Osti de retour de la mort. Départ en mini-panique de New York le vendredi en soirée, avec l’annonce d’évacuation et annulation des bus du samedi. Ride de nuit avec un arm-rest hoarder, des sièges en ciment et une tristesse frisant la peine d’amour. Je me suis arraché les yeux à tenter de déceler les lumières de la ville le plus longtemps possible. J’ai pris un grand respire une fois entrée dans la noirceur de la banlieue endormie et je me suis convaincue que ce n’était que temporaire. Je reviendrais. Bientôt.
Ça ne fait pas deux semaines et j’ai pourtant l’impression que ça fait des années. J’étais dans ma chambre, lumière tamisée, Dylan, encore Dylan, jouait pendant que mes doigts se faisaient aller sur le portable. Je ne pensais plus au départ depuis mon arrivée. J’étais tellement pas prête de la quitter…
En fait, je vivais une vie qui me semblait enfin réelle. Qui était mienne. L’air, l’eau, le bruit, le silence des soirées de semaine, les matins à peine engourdis, le Times, la vélocité.

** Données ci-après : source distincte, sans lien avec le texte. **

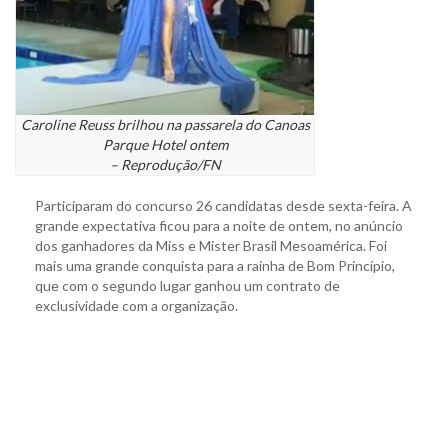
Caroline Reuss brilhou na passarela do Canoas
Parque Hotel ontem
– Reprodução/FN
Participaram do concurso 26 candidatas desde sexta-feira. A
grande expectativa ficou para a noite de ontem, no anúncio
dos ganhadores da Miss e Mister Brasil Mesoamérica. Foi
mais uma grande conquista para a rainha de Bom Princípio,
que com o segundo lugar ganhou um contrato de
exclusividade com a organização.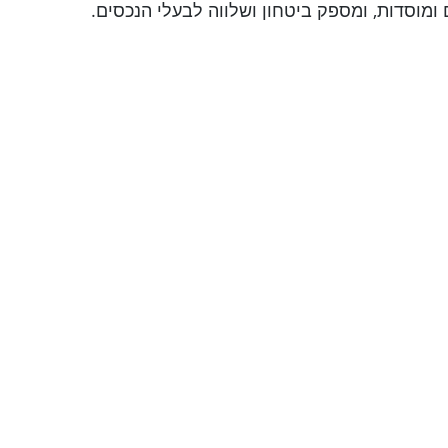
 ומוסדות, ומספק ביטחון ושלווה לבעלי הנכסים.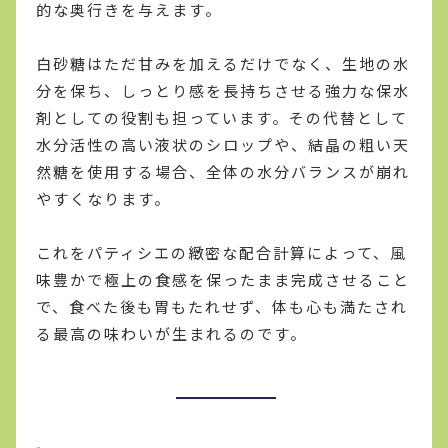
的な奥行きを与えます。
白砂糖はただ甘みを加えるだけでなく、生地の水
分を保ち、しっとり感を長持ちさせる強力な保水
剤としての役割も担っています。その代替として
水分活性の高い液状のシロップや、結晶の粗い天
然糖を使用する場合、全体の水分バランスが崩れ
やすくなります。
これをパティシエの緻密な配合計算によって、風
味豊かで極上の食感を保ったまま完成させること
で、食べた後も胃もたれせず、体も心も満たされ
る最高の味わいが生まれるのです。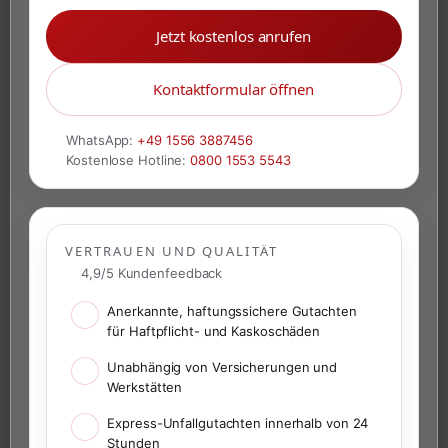
Jetzt kostenlos anrufen
Kontaktformular öffnen
WhatsApp:
+49 1556 3887456
Kostenlose Hotline:
0800 1553 5543
VERTRAUEN UND QUALITÄT
4,9/5 Kundenfeedback
Anerkannte, haftungssichere Gutachten
für Haftpflicht- und Kaskoschäden
Unabhängig von Versicherungen und
Werkstätten
Express-Unfallgutachten innerhalb von 24
Stunden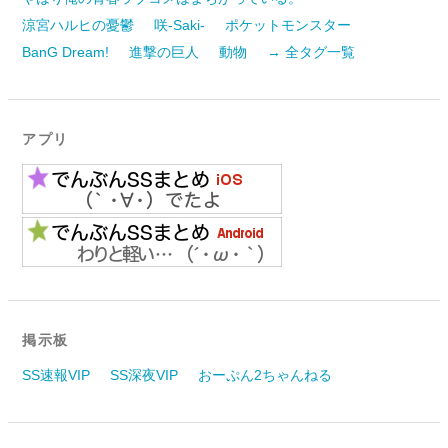
涼宮ハルヒの憂鬱
咲-Saki-
ポケットモンスター
BanG Dream!
進撃の巨人
動物
→ 全タグ一覧
アプリ
掲示板
SS速報VIP
SS深夜VIP
おーぷん2ちゃんねる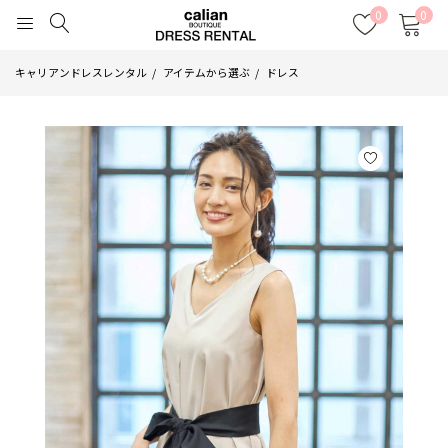
0
0
キャリアンドレスレンタル
アイテムから選ぶ
ドレス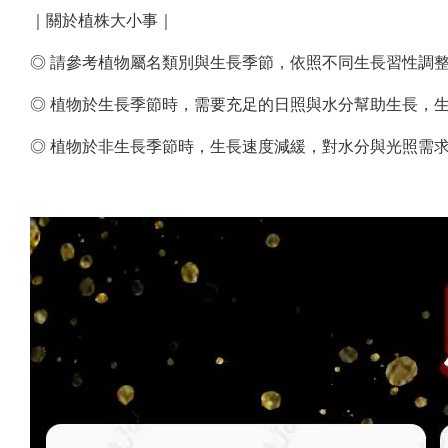
｜關於植株大小事｜
◎ 請參考植物屬名類別與生長季節，依照不同生長習性調
◎ 植物於生長季節時，需要充足的日照與水分幫助生長，生
◎ 植物於非生長季節時，生長速度減緩，對水分與光照需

Je ne suis pas faite pour être ici, dans cette vie, cette ville. À chaque voyage je reviens un peu plus déprimée. Mais qu’est-ce qui peut bien m’empêcher de vivre ce qui m’appelle si fort que les oreilles me bourdonnent à l’année, que je n’arrive même plus à me concentrer assez longtemps pour finir un chapitre, que la poitrine me sert à chaque matin quand l’alarme me projette dans le cauchemar de mon quotidien?
I’m obviously hanging onto something that wants to be let go.
Obviously. Cause my hands are bleeding mightily now.
Je me demande si mon éternel sentiment d’être à part, n’est pas finalement un message que j’ignore depuis trop longtemps. Je me perd dans une mer virtuelle où on s’applique à me mettre dans la face que je ne fitte pas là, ni là et encore moins ici. Aucun hashtag ne m’interpelle, et mes idées, mes intérêts sont au mieux ignorés, perdus dans la cacophonie des faux timides vaniteux avides de reconnaissance virtuelle. Les liens sont compliqués, les amitiés avortées, les messages sociaux véhiculés empreints de mercantilisme déguisé en originalité.
Il aura fallu que je me perde, solide, pour réaliser que ce que je suis, qui je suis, il n’y a que moi qui puisse le comprendre vraiment.